## Dataset records

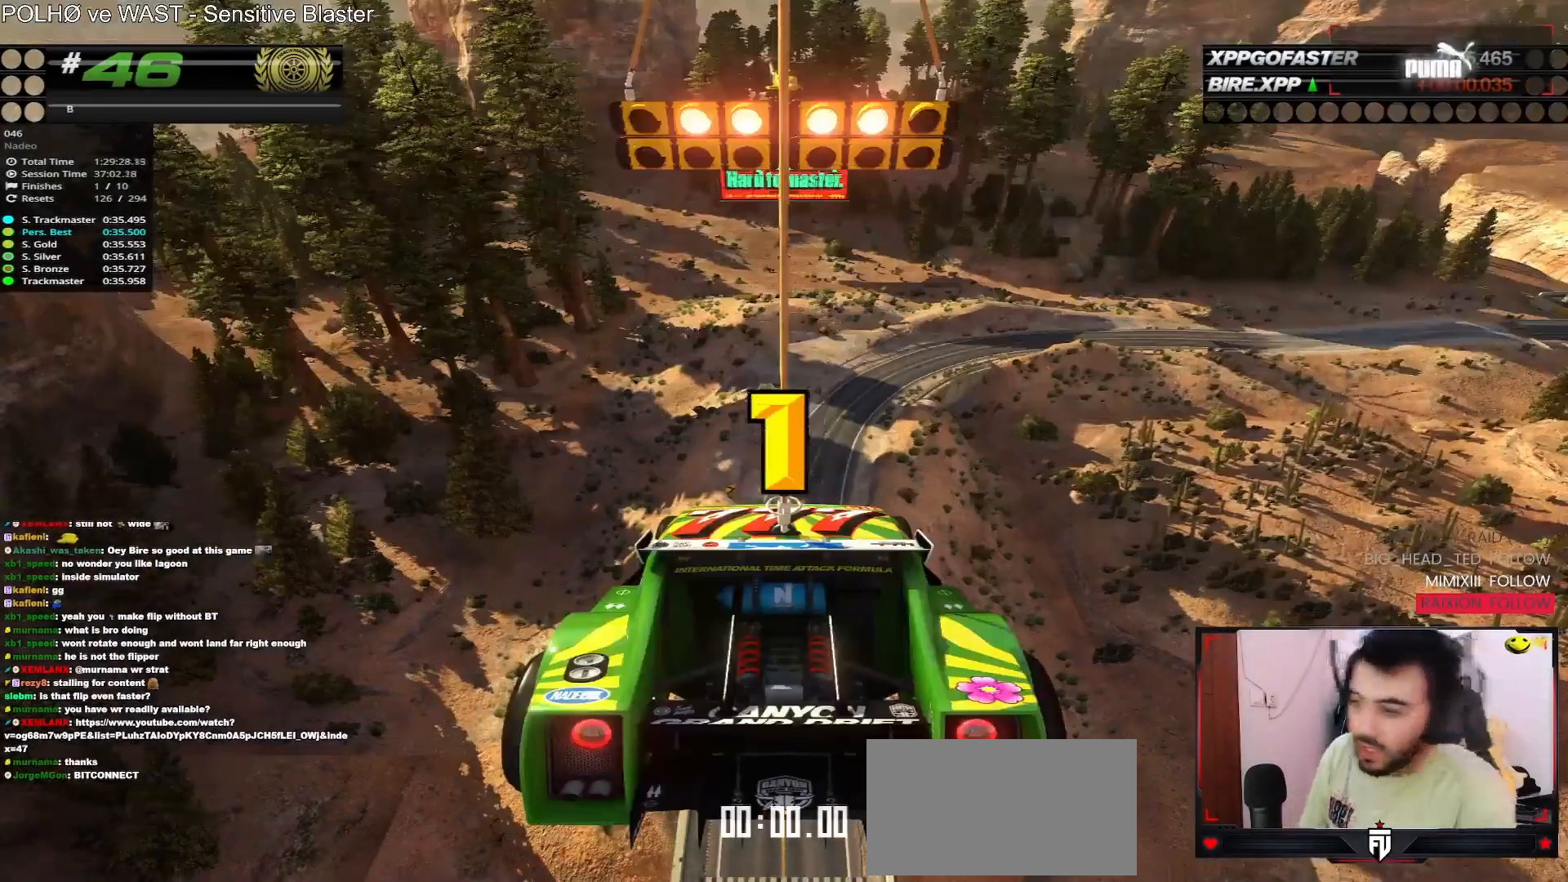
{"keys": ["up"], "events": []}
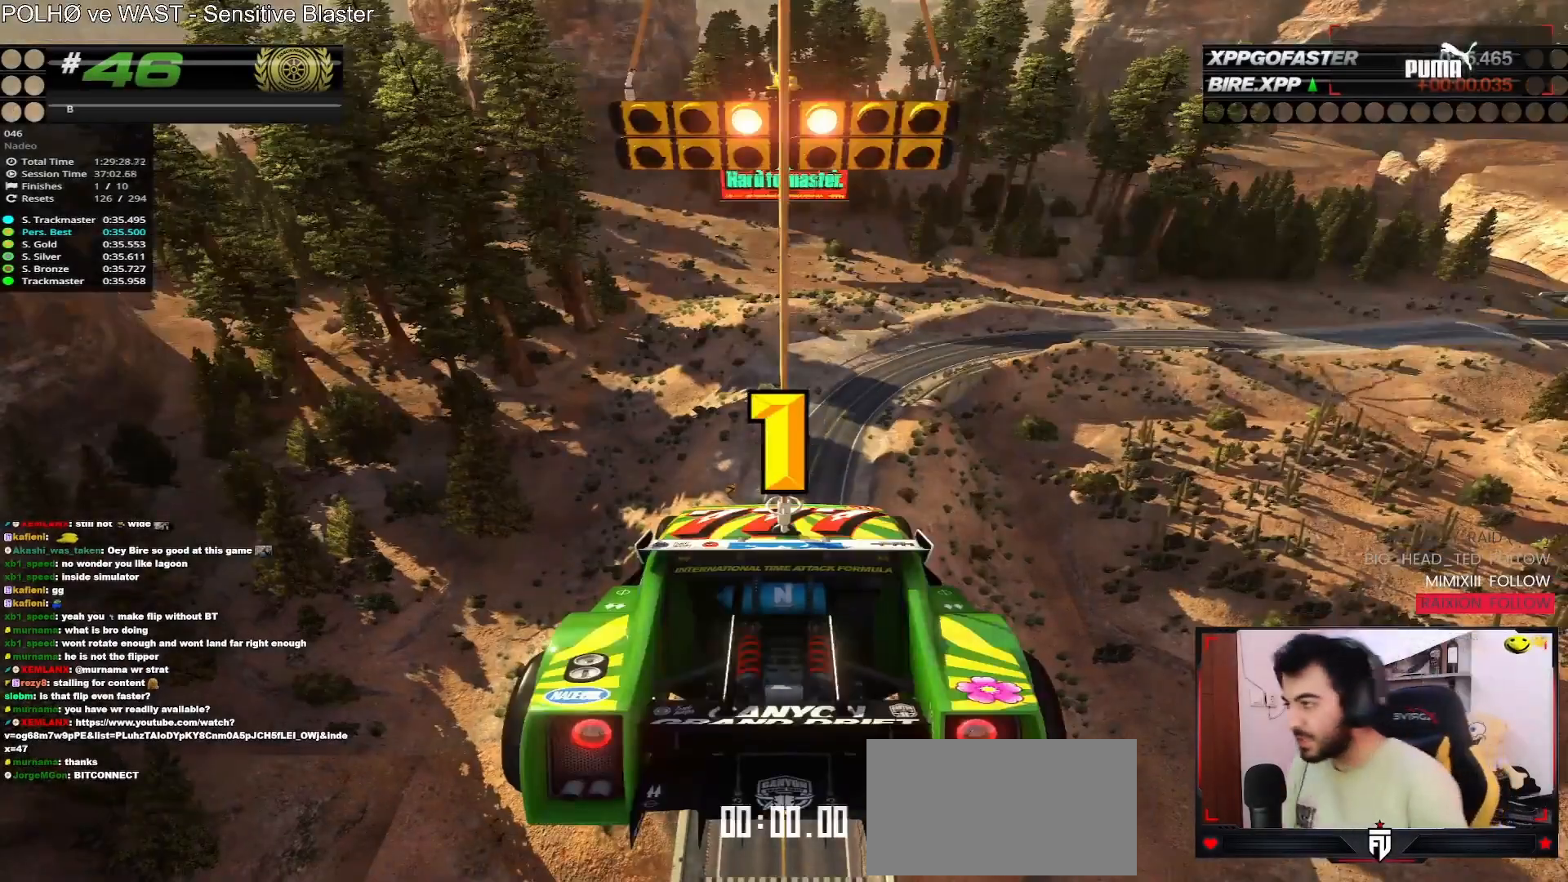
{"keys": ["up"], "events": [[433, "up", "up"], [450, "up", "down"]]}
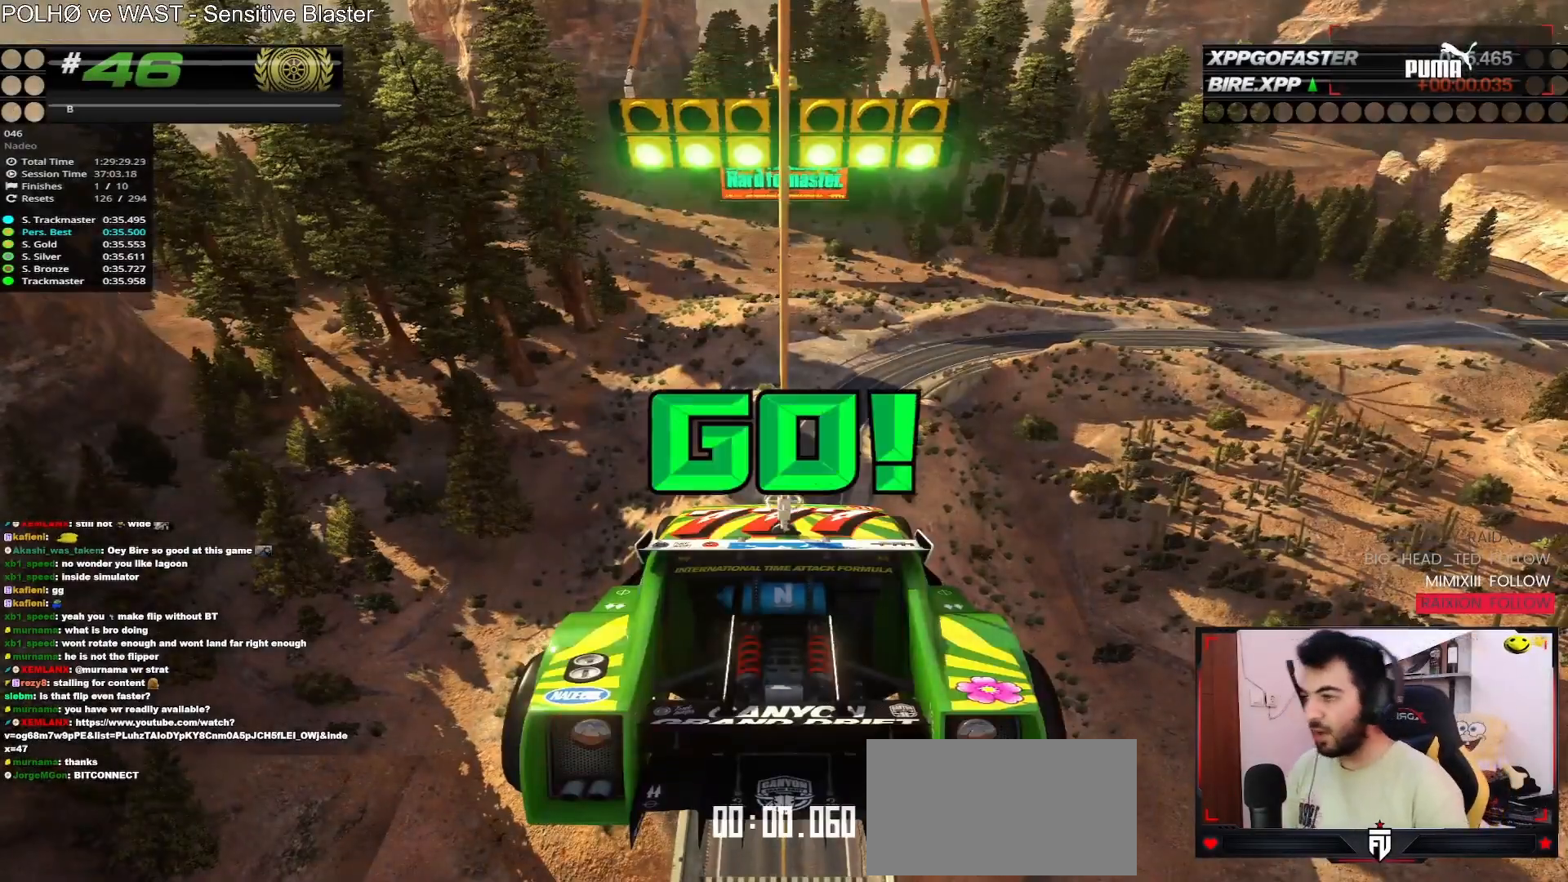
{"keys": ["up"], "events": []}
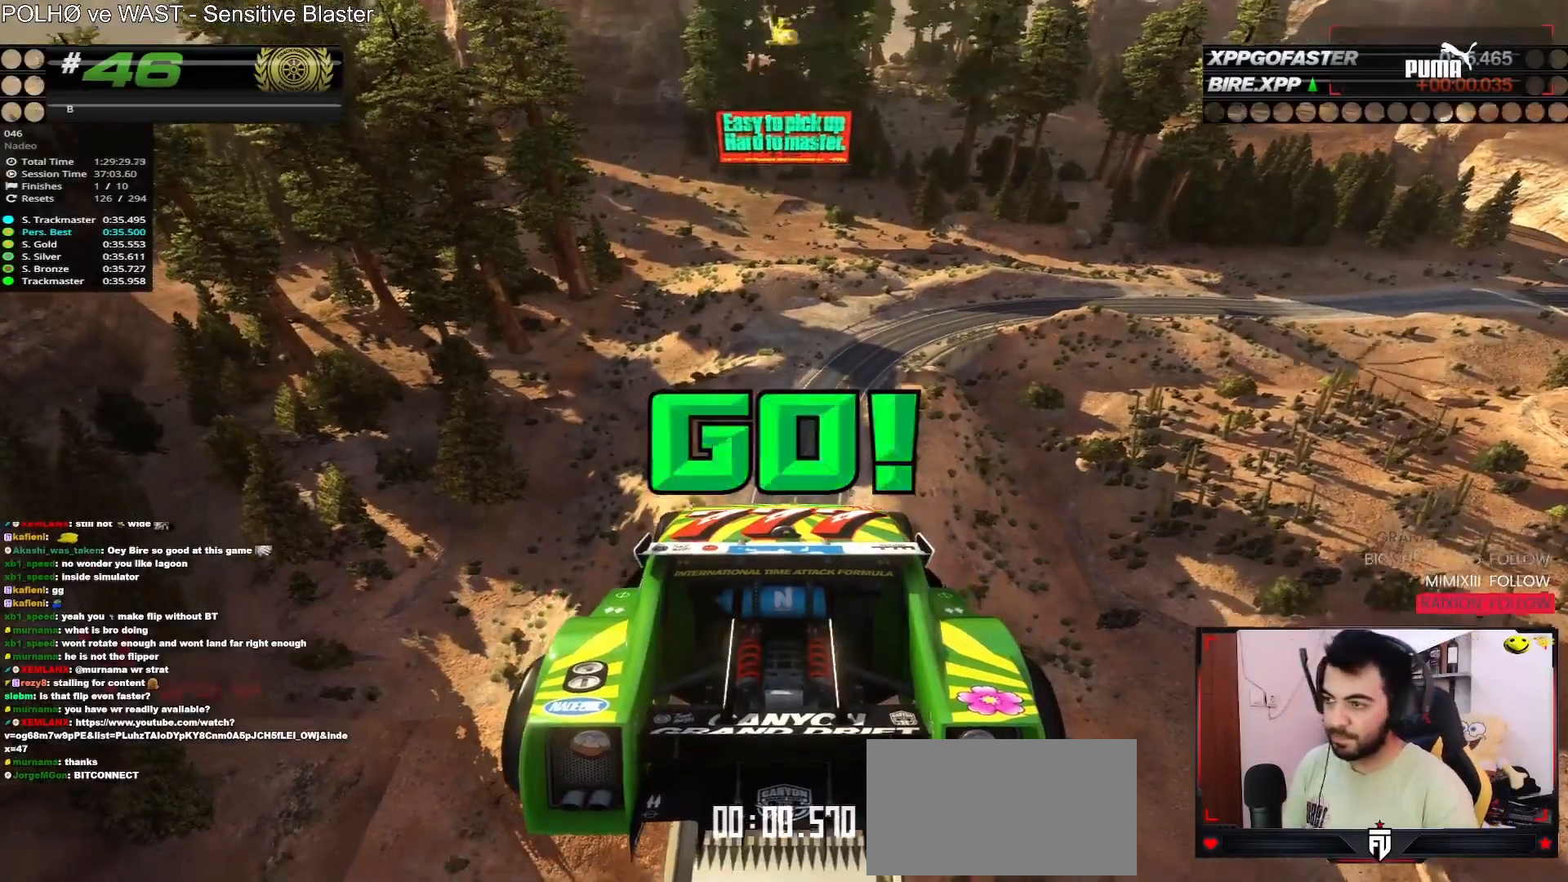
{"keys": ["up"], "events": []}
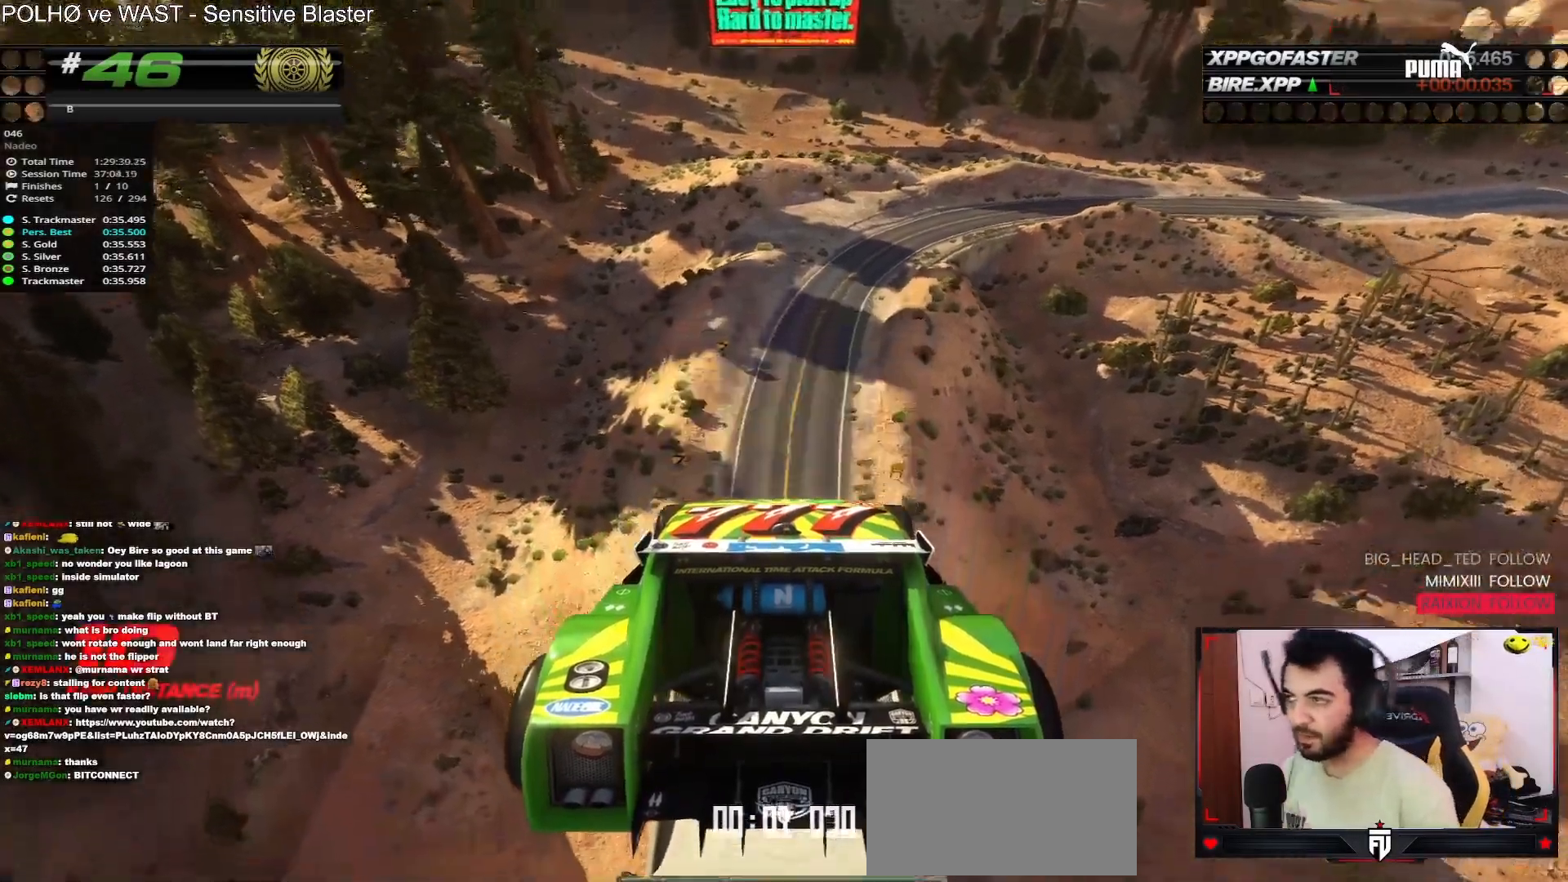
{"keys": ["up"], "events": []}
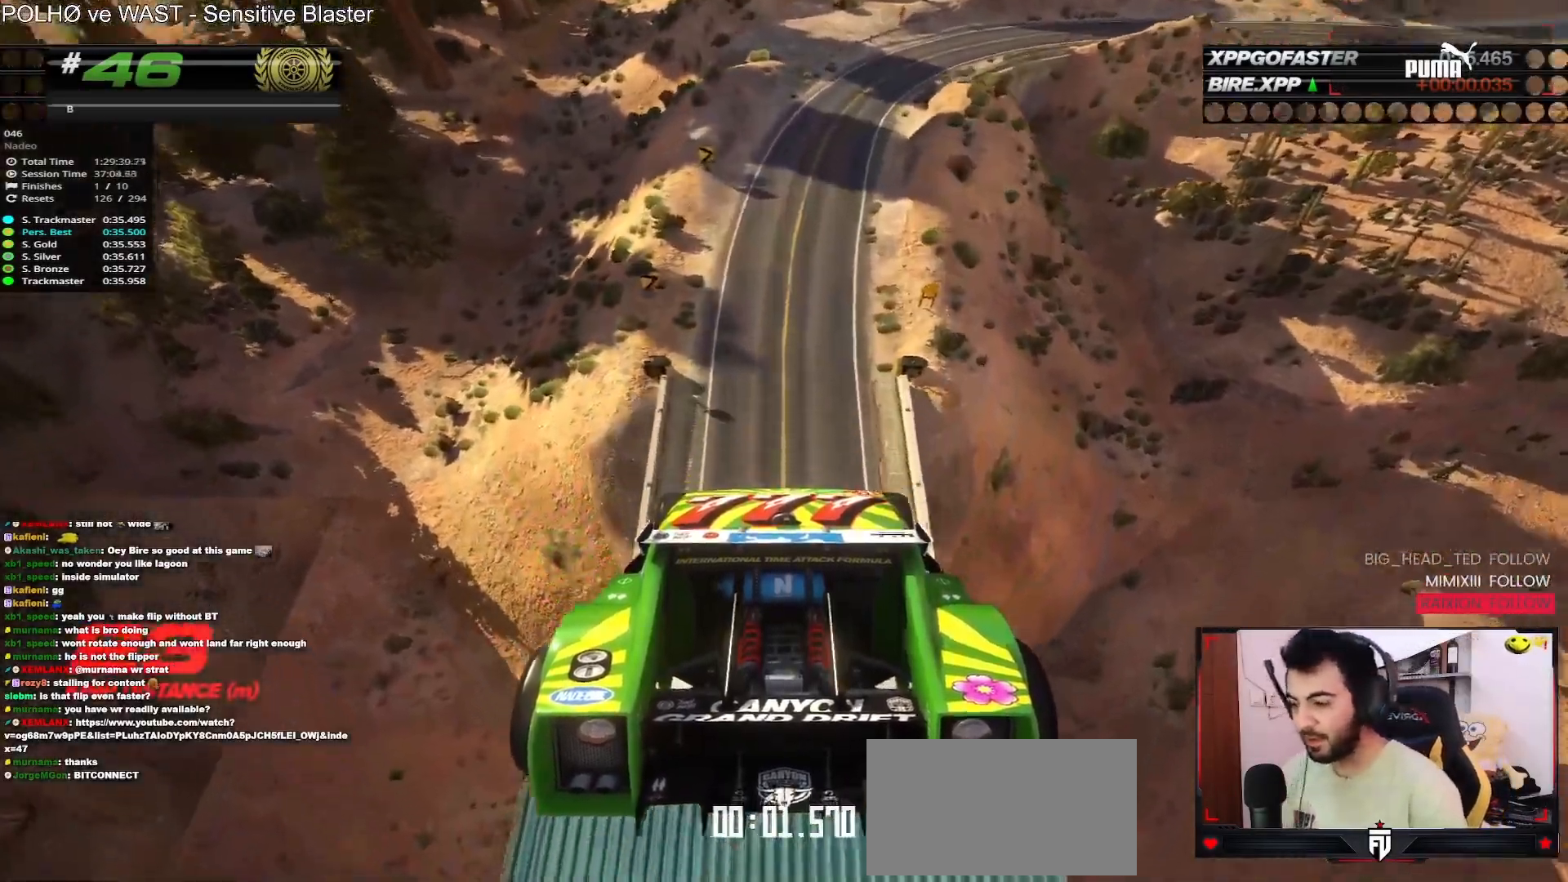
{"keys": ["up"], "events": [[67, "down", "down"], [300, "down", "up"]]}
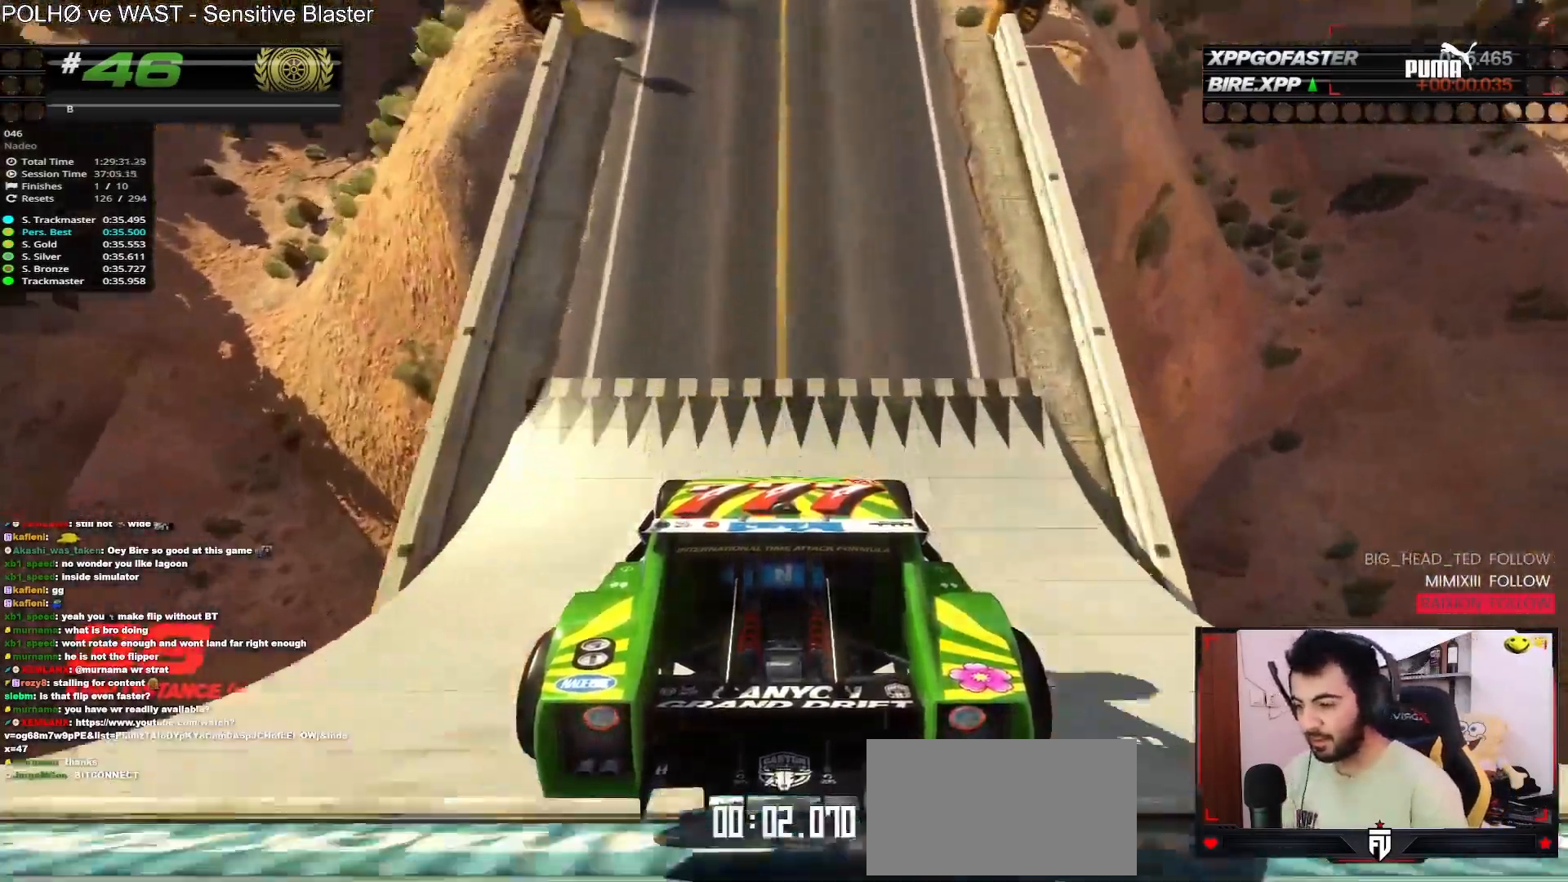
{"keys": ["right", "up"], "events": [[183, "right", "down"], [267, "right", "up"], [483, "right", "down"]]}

## Try it
Would you please print out all the records above exactly, minus any pictures?

## Your response
{"keys": ["up"], "events": []}
{"keys": ["up"], "events": [[433, "up", "up"], [450, "up", "down"]]}
{"keys": ["up"], "events": []}
{"keys": ["up"], "events": []}
{"keys": ["up"], "events": []}
{"keys": ["up"], "events": [[67, "down", "down"], [300, "down", "up"]]}
{"keys": ["right", "up"], "events": [[183, "right", "down"], [267, "right", "up"], [483, "right", "down"]]}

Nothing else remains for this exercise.